▸ Records from a data collection
= Beginning of Section =
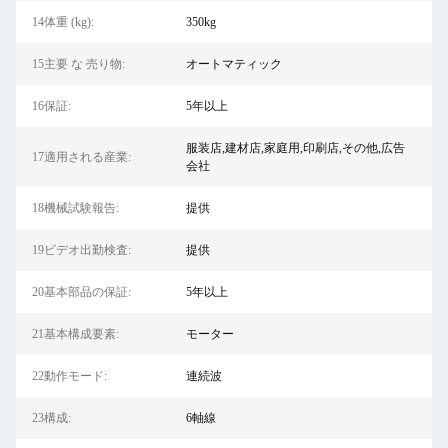
14体重 (kg):
350kg
15主要 な 売り物:
オートマティック
16保証:
5年以上
服装店,建材店,家庭用,印刷店,その他,広告
17適用される産業:
会社
18機械試験報告:
提供
19ビデオ出勤検査:
提供
20基本部品の保証:
5年以上
21基本構成要素:
モーター
22動作モード:
連続波
23構成:
6軸線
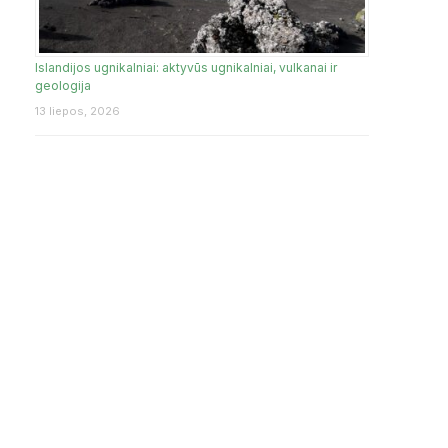
Islandijos ugnikalniai: aktyvūs ugnikalniai, vulkanai ir
geologija
13 liepos, 2026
= End of Section =
▸ PROMPT
Output every entry verbatim but skip the pictures.

▸ ANSWER FOR THE TASK
14体重 (kg):
350kg
15主要 な 売り物:
オートマティック
16保証:
5年以上
服装店,建材店,家庭用,印刷店,その他,広告
17適用される産業:
会社
18機械試験報告:
提供
19ビデオ出勤検査:
提供
20基本部品の保証:
5年以上
21基本構成要素:
モーター
22動作モード:
連続波
23構成:
6軸線
Islandijos ugnikalniai: aktyvūs ugnikalniai, vulkanai ir
geologija
13 liepos, 2026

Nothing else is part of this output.